Key Word(s): seq2seq, attention



Title¶

Exercise: Attention

Description :¶

In this exercise, you will implement an Attention mechanism. We load three encoder hidden states into enc_states, and 1 decoder hidden state into dec_state. Your task is to compute the final context_vector.

That is, you should calculate an Attention score for every encoder hidden state, exponentiate these, then normalize them so they sum to 1. These are your Attention weights. Then, produce a context vector by multiplying each Attention weight by its corresponding encoder hidden state.

**REMINDER**: After running every cell, be sure to auto-grade your work by clicking 'Mark' in the lower-right corner. Otherwise, no credit will be given.¶

In [63]:
# imports useful libraries
import math
import numpy as np

YOU DO NOT NEED TO EDIT THE CELL BELOW

The follow code loads three encoder states into the dictionary enc_states, whereby the keys are 0, 1, and 2, and their respective values are lists of 50 floats (representing each hidden state). The code also populates a single list of floats, dec_state, which contains 50 floats (representing the hidden state).

In [64]:
# assumes we're passing in several enc states but only 1 dec states
def load_hidden_states(filename):
    enc_states = {}
    dec_state = []
    
    f = open(filename)
    for line in f.readlines():
        model, num = line.split()[0].split("_")
        if model == "enc":
            enc_states[int(num)] = [float(t) for t in line.split(" ")[1:]]
        else:
            dec_state = [float(t) for t in line.split(" ")[1:]]
    return enc_states, dec_state

enc_states, dec_state = load_hidden_states("hidden_states.txt")

YOU DO NOT NEED TO EDIT THE CELL BELOW

The follow code simply computes the attention score as the dot-product between the two passed-in embeddings.

In [65]:
# calculates the attention score as the dot product
def calculate_attention_score(v1, v2):
    return sum(a*b for a, b in zip(v1, v2))

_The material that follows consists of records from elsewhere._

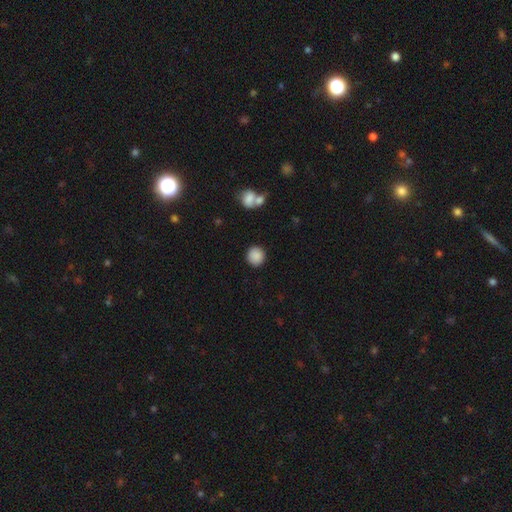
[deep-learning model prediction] smooth 88%, star or artifact 8%, featured or disk 4%. Down the decision tree: how rounded — round (91%); merging — none (88%).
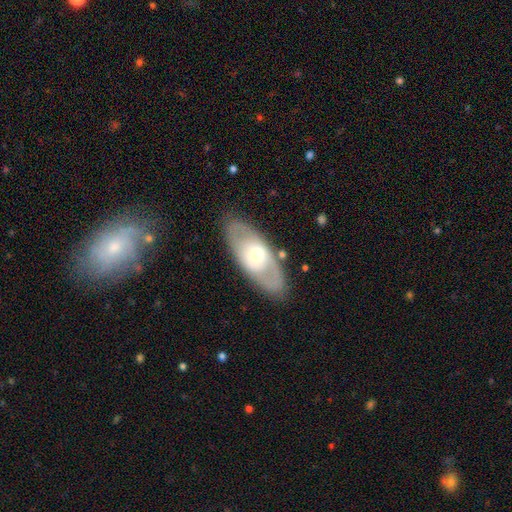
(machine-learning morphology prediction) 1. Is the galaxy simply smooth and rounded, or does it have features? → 61% featured or disk, 34% smooth, 6% star or artifact.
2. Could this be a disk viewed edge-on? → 85% no, 15% yes.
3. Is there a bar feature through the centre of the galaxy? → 74% no, 19% weak, 7% strong.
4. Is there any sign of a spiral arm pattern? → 64% no, 36% yes.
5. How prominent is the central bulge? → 55% moderate, 35% small, 7% large, 1% dominant, 1% none.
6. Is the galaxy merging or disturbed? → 83% none, 11% minor disturbance, 4% major disturbance, 2% merger.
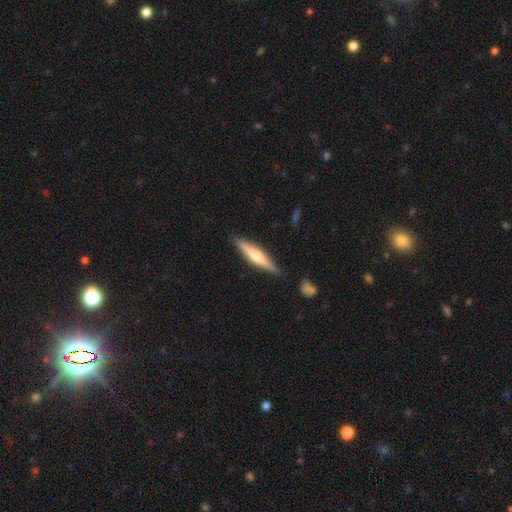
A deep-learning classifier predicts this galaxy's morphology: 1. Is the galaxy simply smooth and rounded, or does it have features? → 58% featured or disk, 37% smooth, 6% star or artifact.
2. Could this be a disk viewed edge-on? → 96% yes, 4% no.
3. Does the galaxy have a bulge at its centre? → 84% rounded, 9% boxy, 7% none.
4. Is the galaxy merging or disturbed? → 88% none, 9% minor disturbance, 2% major disturbance, 2% merger.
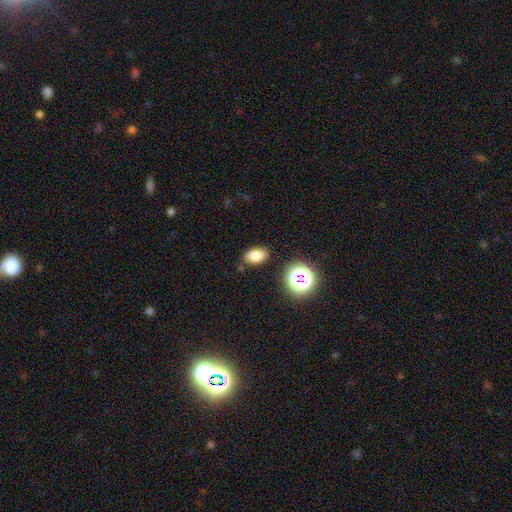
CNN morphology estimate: A smooth galaxy with no disk features (79%) that is in between round and cigar-shaped (86%). Merging: none (85%).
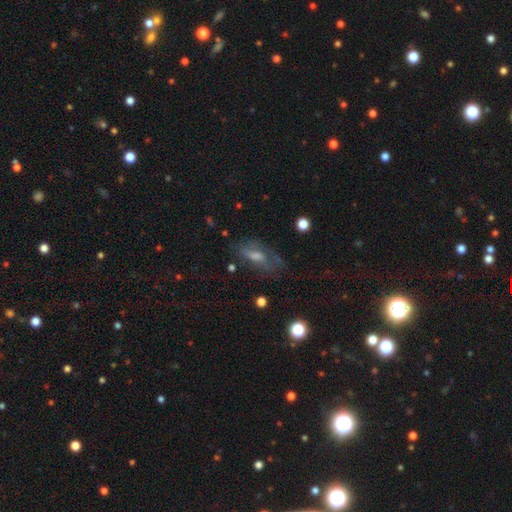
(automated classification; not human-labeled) This appears to be a featured or disk galaxy (50%). Merging: none (57%).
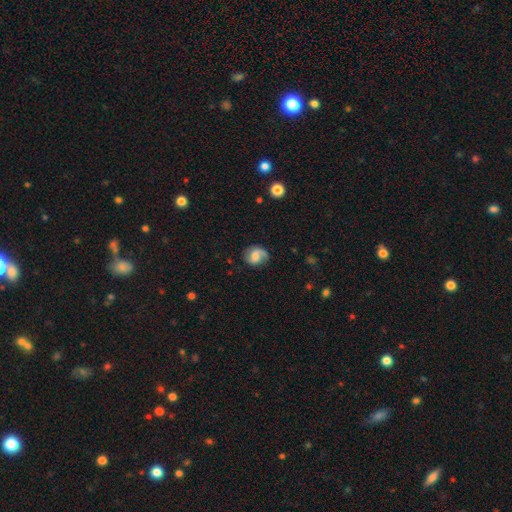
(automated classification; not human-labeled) Smooth or featured? Predicted: featured or disk (p=0.56). Edge-on disk? Predicted: no (p=0.98). Bar? Predicted: no (p=0.46). Spiral arms? Predicted: yes (p=0.90). Bulge size? Predicted: moderate (p=0.41). Merging? Predicted: none (p=0.66).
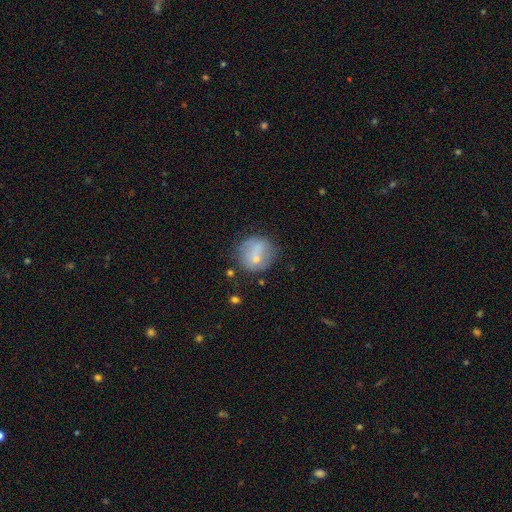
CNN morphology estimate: Smooth or featured: smooth — 58% (featured or disk — 32%)
How rounded: round — 84% (in between — 14%)
Merging: none — 62% (minor disturbance — 21%)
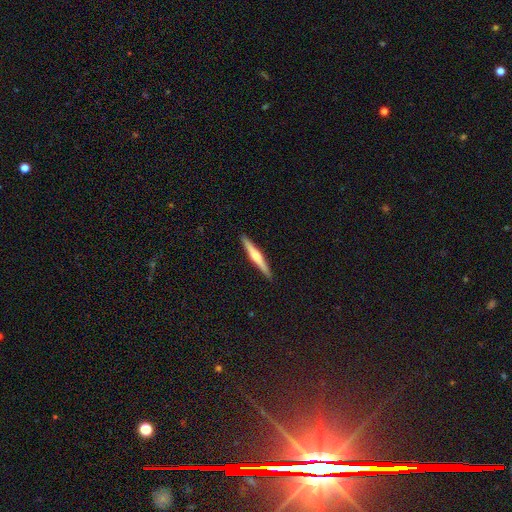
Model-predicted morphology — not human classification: This appears to be a featured or disk galaxy (59%) viewed edge-on (98%) with a rounded central bulge (72%). Merging: none (92%).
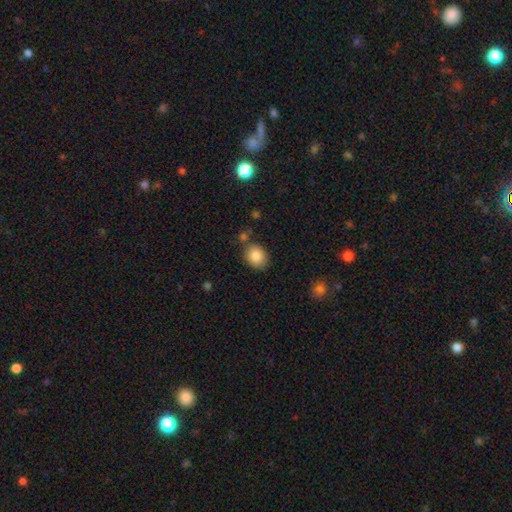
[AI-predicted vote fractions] smooth_or_featured: smooth (p=0.86) [alt: star or artifact p=0.08]
how_rounded: round (p=0.52) [alt: in between p=0.47]
merging: none (p=0.76) [alt: minor disturbance p=0.13]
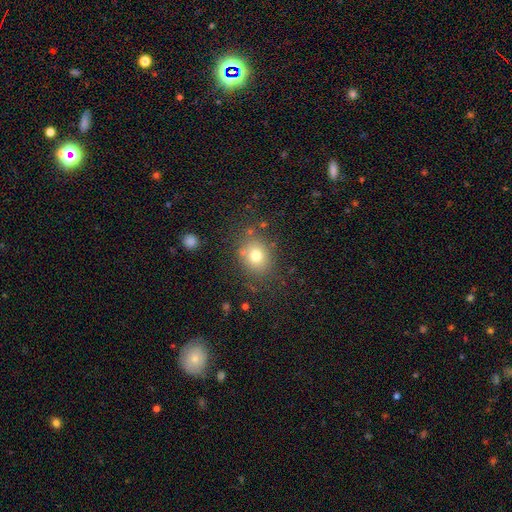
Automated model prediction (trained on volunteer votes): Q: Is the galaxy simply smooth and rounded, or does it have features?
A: smooth — 74%.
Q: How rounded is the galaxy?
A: round — 62%.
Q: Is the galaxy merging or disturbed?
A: none — 78%.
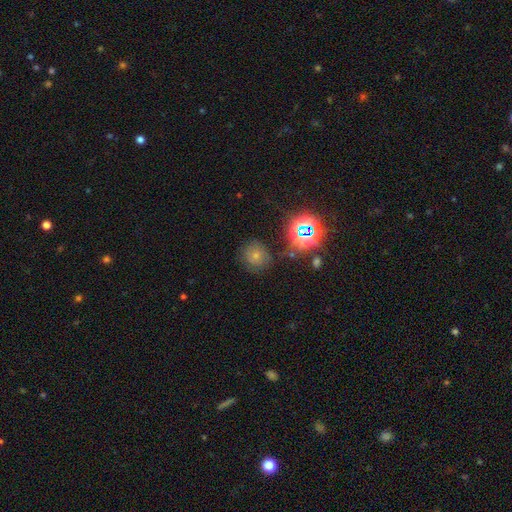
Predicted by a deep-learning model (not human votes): Overall: smooth (60%; star or artifact 26%). How rounded: round (85%). Merging: none (72%).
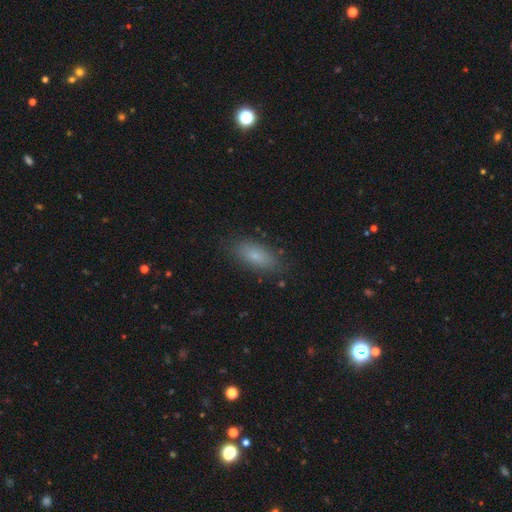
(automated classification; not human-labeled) Smooth or featured? Predicted: smooth (p=0.77). How rounded? Predicted: in between (p=0.78). Merging? Predicted: none (p=0.84).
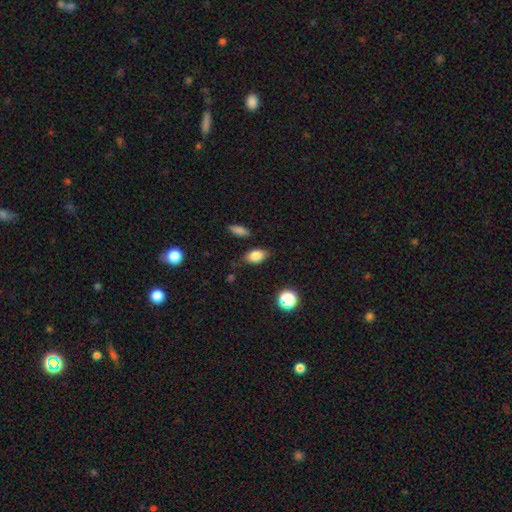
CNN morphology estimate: Smooth or featured?
  - smooth: 81% *
  - star or artifact: 10%
  - featured or disk: 9%
How rounded?
  - in between: 85% *
  - round: 11%
  - cigar-shaped: 4%
Merging?
  - none: 77% *
  - minor disturbance: 16%
  - major disturbance: 4%
  - merger: 3%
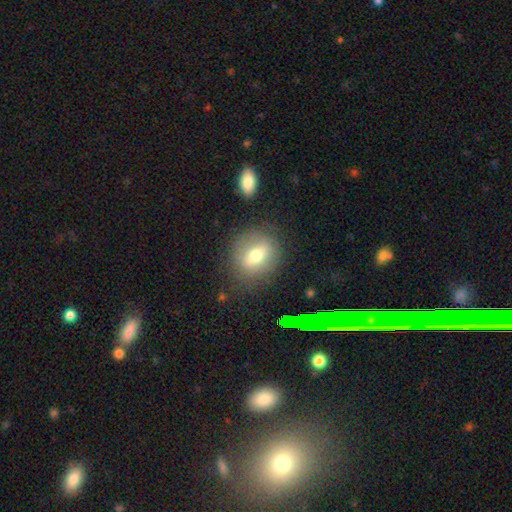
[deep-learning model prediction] A smooth galaxy with no disk features (60%) that is round (60%). Merging: none (79%).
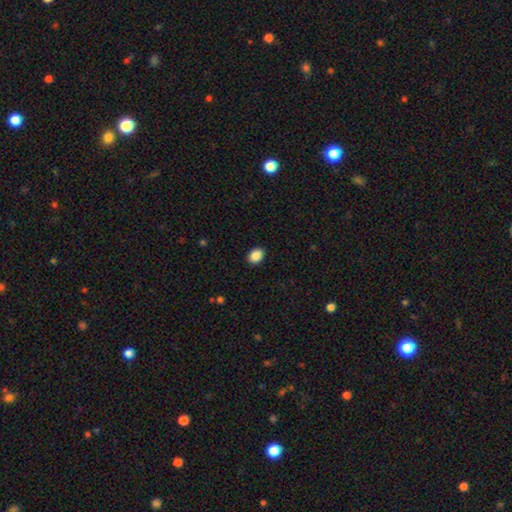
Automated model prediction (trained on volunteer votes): Smooth or featured? Predicted: smooth (p=0.89). How rounded? Predicted: in between (p=0.60). Merging? Predicted: none (p=0.91).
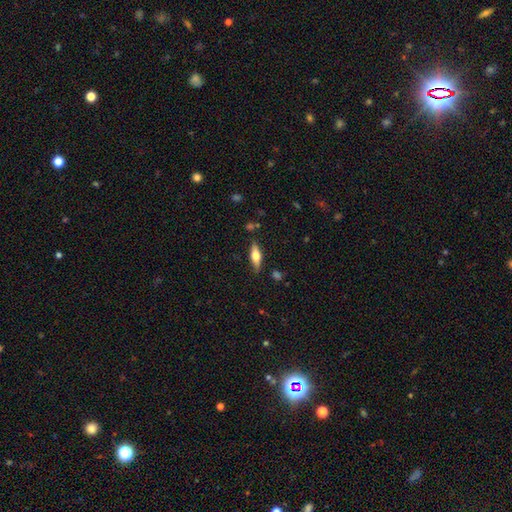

In the cell below, populate attention_scores with the exponentiated attention scores: $e^{(\text{score(enc_i, dec_j)})}$. The main aspect to figure out is which hidden states to pass to calculate_attention_score().

In [ ]:
### edTest(test_a) ###
attention_scores = []

# YOUR CODE HERE

In the cell below, simply normalize each of the exponentiated scores and store them in attention_weights. They should sum to 1.

In [ ]:
### edTest(test_b) ###
attention_weights = []

# YOUR CODE HERE

In the cell below, create the final context vector context_vector.

In [ ]:
### edTest(test_c) ###

# YOUR CODE HERE

context_vector = # YOUR CODE HERE